=== Data for the task ===
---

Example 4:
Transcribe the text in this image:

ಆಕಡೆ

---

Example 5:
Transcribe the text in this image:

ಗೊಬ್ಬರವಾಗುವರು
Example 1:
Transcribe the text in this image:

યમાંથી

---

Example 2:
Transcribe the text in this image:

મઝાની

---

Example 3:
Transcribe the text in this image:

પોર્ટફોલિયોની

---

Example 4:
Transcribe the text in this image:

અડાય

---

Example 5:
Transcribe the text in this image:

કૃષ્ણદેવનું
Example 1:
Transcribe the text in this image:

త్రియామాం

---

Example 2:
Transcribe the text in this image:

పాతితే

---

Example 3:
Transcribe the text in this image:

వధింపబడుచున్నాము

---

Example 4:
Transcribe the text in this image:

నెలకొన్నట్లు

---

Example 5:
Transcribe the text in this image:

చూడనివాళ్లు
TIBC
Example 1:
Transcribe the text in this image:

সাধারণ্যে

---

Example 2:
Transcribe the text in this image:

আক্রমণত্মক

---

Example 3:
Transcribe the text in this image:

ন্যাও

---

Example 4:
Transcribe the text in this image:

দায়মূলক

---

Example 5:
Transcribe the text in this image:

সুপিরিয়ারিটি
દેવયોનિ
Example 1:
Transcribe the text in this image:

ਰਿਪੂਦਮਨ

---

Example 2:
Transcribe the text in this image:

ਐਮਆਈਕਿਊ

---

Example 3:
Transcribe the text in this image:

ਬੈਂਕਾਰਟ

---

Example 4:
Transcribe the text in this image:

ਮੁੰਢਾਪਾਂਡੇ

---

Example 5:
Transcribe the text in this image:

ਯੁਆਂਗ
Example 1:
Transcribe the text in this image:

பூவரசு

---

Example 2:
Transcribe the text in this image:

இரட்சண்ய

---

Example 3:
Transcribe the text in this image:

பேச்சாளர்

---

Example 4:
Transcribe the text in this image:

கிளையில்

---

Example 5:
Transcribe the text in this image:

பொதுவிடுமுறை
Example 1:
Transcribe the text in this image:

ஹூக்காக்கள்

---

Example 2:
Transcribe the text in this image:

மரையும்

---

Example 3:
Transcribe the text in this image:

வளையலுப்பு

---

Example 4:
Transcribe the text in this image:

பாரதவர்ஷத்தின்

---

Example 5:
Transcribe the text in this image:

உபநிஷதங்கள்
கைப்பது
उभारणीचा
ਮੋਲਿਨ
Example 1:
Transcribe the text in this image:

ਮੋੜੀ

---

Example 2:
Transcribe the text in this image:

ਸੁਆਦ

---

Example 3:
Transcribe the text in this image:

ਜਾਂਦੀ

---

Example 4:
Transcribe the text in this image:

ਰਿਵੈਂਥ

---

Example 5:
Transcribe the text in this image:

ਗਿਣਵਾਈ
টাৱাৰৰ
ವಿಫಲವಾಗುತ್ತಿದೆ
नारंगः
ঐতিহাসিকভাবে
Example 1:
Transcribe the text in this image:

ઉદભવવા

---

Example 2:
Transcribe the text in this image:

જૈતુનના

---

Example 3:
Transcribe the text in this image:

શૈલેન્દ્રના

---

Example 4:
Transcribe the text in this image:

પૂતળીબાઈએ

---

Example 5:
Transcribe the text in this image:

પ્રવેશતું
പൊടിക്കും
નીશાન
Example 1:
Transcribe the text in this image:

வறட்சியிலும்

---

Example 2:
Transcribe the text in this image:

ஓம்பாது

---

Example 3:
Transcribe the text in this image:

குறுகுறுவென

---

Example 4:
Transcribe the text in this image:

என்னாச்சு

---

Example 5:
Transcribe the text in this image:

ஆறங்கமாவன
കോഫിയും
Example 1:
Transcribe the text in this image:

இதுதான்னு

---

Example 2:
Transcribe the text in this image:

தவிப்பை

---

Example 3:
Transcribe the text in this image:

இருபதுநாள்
===
**Exercise directions**
Transcribe each line of the listing above precisely as it appears.

**Expected answer**
---

Example 4:
Transcribe the text in this image:

ಆಕಡೆ

---

Example 5:
Transcribe the text in this image:

ಗೊಬ್ಬರವಾಗುವರು
Example 1:
Transcribe the text in this image:

યમાંથી

---

Example 2:
Transcribe the text in this image:

મઝાની

---

Example 3:
Transcribe the text in this image:

પોર્ટફોલિયોની

---

Example 4:
Transcribe the text in this image:

અડાય

---

Example 5:
Transcribe the text in this image:

કૃષ્ણદેવનું
Example 1:
Transcribe the text in this image:

త్రియామాం

---

Example 2:
Transcribe the text in this image:

పాతితే

---

Example 3:
Transcribe the text in this image:

వధింపబడుచున్నాము

---

Example 4:
Transcribe the text in this image:

నెలకొన్నట్లు

---

Example 5:
Transcribe the text in this image:

చూడనివాళ్లు
TIBC
Example 1:
Transcribe the text in this image:

সাধারণ্যে

---

Example 2:
Transcribe the text in this image:

আক্রমণত্মক

---

Example 3:
Transcribe the text in this image:

ন্যাও

---

Example 4:
Transcribe the text in this image:

দায়মূলক

---

Example 5:
Transcribe the text in this image:

সুপিরিয়ারিটি
દેવયોનિ
Example 1:
Transcribe the text in this image:

ਰਿਪੂਦਮਨ

---

Example 2:
Transcribe the text in this image:

ਐਮਆਈਕਿਊ

---

Example 3:
Transcribe the text in this image:

ਬੈਂਕਾਰਟ

---

Example 4:
Transcribe the text in this image:

ਮੁੰਢਾਪਾਂਡੇ

---

Example 5:
Transcribe the text in this image:

ਯੁਆਂਗ
Example 1:
Transcribe the text in this image:

பூவரசு

---

Example 2:
Transcribe the text in this image:

இரட்சண்ய

---

Example 3:
Transcribe the text in this image:

பேச்சாளர்

---

Example 4:
Transcribe the text in this image:

கிளையில்

---

Example 5:
Transcribe the text in this image:

பொதுவிடுமுறை
Example 1:
Transcribe the text in this image:

ஹூக்காக்கள்

---

Example 2:
Transcribe the text in this image:

மரையும்

---

Example 3:
Transcribe the text in this image:

வளையலுப்பு

---

Example 4:
Transcribe the text in this image:

பாரதவர்ஷத்தின்

---

Example 5:
Transcribe the text in this image:

உபநிஷதங்கள்
கைப்பது
उभारणीचा
ਮੋਲਿਨ
Example 1:
Transcribe the text in this image:

ਮੋੜੀ

---

Example 2:
Transcribe the text in this image:

ਸੁਆਦ

---

Example 3:
Transcribe the text in this image:

ਜਾਂਦੀ

---

Example 4:
Transcribe the text in this image:

ਰਿਵੈਂਥ

---

Example 5:
Transcribe the text in this image:

ਗਿਣਵਾਈ
টাৱাৰৰ
ವಿಫಲವಾಗುತ್ತಿದೆ
नारंगः
ঐতিহাসিকভাবে
Example 1:
Transcribe the text in this image:

ઉદભવવા

---

Example 2:
Transcribe the text in this image:

જૈતુનના

---

Example 3:
Transcribe the text in this image:

શૈલેન્દ્રના

---

Example 4:
Transcribe the text in this image:

પૂતળીબાઈએ

---

Example 5:
Transcribe the text in this image:

પ્રવેશતું
പൊടിക്കും
નીશાન
Example 1:
Transcribe the text in this image:

வறட்சியிலும்

---

Example 2:
Transcribe the text in this image:

ஓம்பாது

---

Example 3:
Transcribe the text in this image:

குறுகுறுவென

---

Example 4:
Transcribe the text in this image:

என்னாச்சு

---

Example 5:
Transcribe the text in this image:

ஆறங்கமாவன
കോഫിയും
Example 1:
Transcribe the text in this image:

இதுதான்னு

---

Example 2:
Transcribe the text in this image:

தவிப்பை

---

Example 3:
Transcribe the text in this image:

இருபதுநாள்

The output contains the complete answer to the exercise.